If the agreement is approved by all parties, it must be responsible to ensure that the parties concerned are satisfied and there is no breach of the obligation of the parties to discharge their obligations and responsibilities. Simply put, this means that periodic (quarterly) audits should be conducted. In the ALS text, there is usually a section describing the minutes of these audits, which executes them when and how to contact other parties when a problem is found. Most service providers provide statistics, often through an online portal. There, customers can check whether ALS is being met and whether they are entitled to service credits or other penalties under ALS. A compensation clause is an important provision in which the service provider agrees to exempt the client company from possible violations of its guarantees.

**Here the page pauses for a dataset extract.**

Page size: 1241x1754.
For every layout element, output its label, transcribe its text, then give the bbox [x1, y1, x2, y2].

The exemption means that the supplier must pay the customer all third-party procedural costs resulting from the breach of the guarantees. If you use a standard ALS provided by the service provider, it is likely that this provision does not exist. Ask your in-house advisor to design a simple provision to include it, although the service provider may wish for further negotiations on this issue. Although your ALS is a documented agreement, it doesn`t have to be long or too complicated. It is a flexible and living document.

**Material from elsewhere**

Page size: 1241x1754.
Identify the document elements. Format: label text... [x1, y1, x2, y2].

My advice? Create one with this model and examples and advise your clients for any perceived shortcomings. As unforeseen cases are unavoidable, you can re-call and optimize ALS if necessary. In some cases, you may need to accept standard ALS from a supplier. For example, you are unlikely to be able to negotiate a custom ALS with your telecommunications operator. If ALS does not guarantee the quality of service you are requesting, you may need to look for other providers or develop contingency plans to resolve the issues. Set a good base number. Defining the right measures is only half the fight. To be useful, measures must be set at reasonable and achievable performance levels.